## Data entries

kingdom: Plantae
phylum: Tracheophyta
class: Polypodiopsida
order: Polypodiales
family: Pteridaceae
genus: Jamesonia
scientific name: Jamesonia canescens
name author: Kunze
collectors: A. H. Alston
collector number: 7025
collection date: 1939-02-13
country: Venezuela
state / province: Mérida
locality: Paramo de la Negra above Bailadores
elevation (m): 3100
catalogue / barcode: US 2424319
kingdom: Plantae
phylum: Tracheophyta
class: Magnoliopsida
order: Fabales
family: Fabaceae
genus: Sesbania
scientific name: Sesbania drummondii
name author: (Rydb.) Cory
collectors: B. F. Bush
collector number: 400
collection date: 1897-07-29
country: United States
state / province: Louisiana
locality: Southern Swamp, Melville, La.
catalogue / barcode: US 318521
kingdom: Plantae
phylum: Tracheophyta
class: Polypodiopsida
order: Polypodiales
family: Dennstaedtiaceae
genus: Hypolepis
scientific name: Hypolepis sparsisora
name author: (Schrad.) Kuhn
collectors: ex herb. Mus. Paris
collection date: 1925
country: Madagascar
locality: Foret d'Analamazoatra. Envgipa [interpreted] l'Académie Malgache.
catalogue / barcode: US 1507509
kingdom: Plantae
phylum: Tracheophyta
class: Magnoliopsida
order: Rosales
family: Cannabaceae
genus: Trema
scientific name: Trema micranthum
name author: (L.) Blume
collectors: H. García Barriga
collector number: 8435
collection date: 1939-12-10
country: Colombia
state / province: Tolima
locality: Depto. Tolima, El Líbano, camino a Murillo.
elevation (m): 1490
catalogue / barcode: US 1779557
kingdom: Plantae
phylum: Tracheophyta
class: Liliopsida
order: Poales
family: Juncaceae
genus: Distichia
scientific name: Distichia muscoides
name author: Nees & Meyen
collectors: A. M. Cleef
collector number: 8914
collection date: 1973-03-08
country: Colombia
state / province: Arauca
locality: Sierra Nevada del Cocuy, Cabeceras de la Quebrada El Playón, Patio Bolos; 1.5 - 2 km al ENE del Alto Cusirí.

## Written task
Recast every line in the rows above as a Markdown table with two columns, "Number" and "Record line," numbering the lines in order and leaving out blank lines.

## Solution to the problem
| Number | Record line |
|---|---|
| 1 | kingdom: Plantae |
| 2 | phylum: Tracheophyta |
| 3 | class: Polypodiopsida |
| 4 | order: Polypodiales |
| 5 | family: Pteridaceae |
| 6 | genus: Jamesonia |
| 7 | scientific name: Jamesonia canescens |
| 8 | name author: Kunze |
| 9 | collectors: A. H. Alston |
| 10 | collector number: 7025 |
| 11 | collection date: 1939-02-13 |
| 12 | country: Venezuela |
| 13 | state / province: Mérida |
| 14 | locality: Paramo de la Negra above Bailadores |
| 15 | elevation (m): 3100 |
| 16 | catalogue / barcode: US 2424319 |
| 17 | kingdom: Plantae |
| 18 | phylum: Tracheophyta |
| 19 | class: Magnoliopsida |
| 20 | order: Fabales |
| 21 | family: Fabaceae |
| 22 | genus: Sesbania |
| 23 | scientific name: Sesbania drummondii |
| 24 | name author: (Rydb.) Cory |
| 25 | collectors: B. F. Bush |
| 26 | collector number: 400 |
| 27 | collection date: 1897-07-29 |
| 28 | country: United States |
| 29 | state / province: Louisiana |
| 30 | locality: Southern Swamp, Melville, La. |
| 31 | catalogue / barcode: US 318521 |
| 32 | kingdom: Plantae |
| 33 | phylum: Tracheophyta |
| 34 | class: Polypodiopsida |
| 35 | order: Polypodiales |
| 36 | family: Dennstaedtiaceae |
| 37 | genus: Hypolepis |
| 38 | scientific name: Hypolepis sparsisora |
| 39 | name author: (Schrad.) Kuhn |
| 40 | collectors: ex herb. Mus. Paris |
| 41 | collection date: 1925 |
| 42 | country: Madagascar |
| 43 | locality: Foret d'Analamazoatra. Envgipa [interpreted] l'Académie Malgache. |
| 44 | catalogue / barcode: US 1507509 |
| 45 | kingdom: Plantae |
| 46 | phylum: Tracheophyta |
| 47 | class: Magnoliopsida |
| 48 | order: Rosales |
| 49 | family: Cannabaceae |
| 50 | genus: Trema |
| 51 | scientific name: Trema micranthum |
| 52 | name author: (L.) Blume |
| 53 | collectors: H. García Barriga |
| 54 | collector number: 8435 |
| 55 | collection date: 1939-12-10 |
| 56 | country: Colombia |
| 57 | state / province: Tolima |
| 58 | locality: Depto. Tolima, El Líbano, camino a Murillo. |
| 59 | elevation (m): 1490 |
| 60 | catalogue / barcode: US 1779557 |
| 61 | kingdom: Plantae |
| 62 | phylum: Tracheophyta |
| 63 | class: Liliopsida |
| 64 | order: Poales |
| 65 | family: Juncaceae |
| 66 | genus: Distichia |
| 67 | scientific name: Distichia muscoides |
| 68 | name author: Nees & Meyen |
| 69 | collectors: A. M. Cleef |
| 70 | collector number: 8914 |
| 71 | collection date: 1973-03-08 |
| 72 | country: Colombia |
| 73 | state / province: Arauca |
| 74 | locality: Sierra Nevada del Cocuy, Cabeceras de la Quebrada El Playón, Patio Bolos; 1.5 - 2 km al ENE del Alto Cusirí. |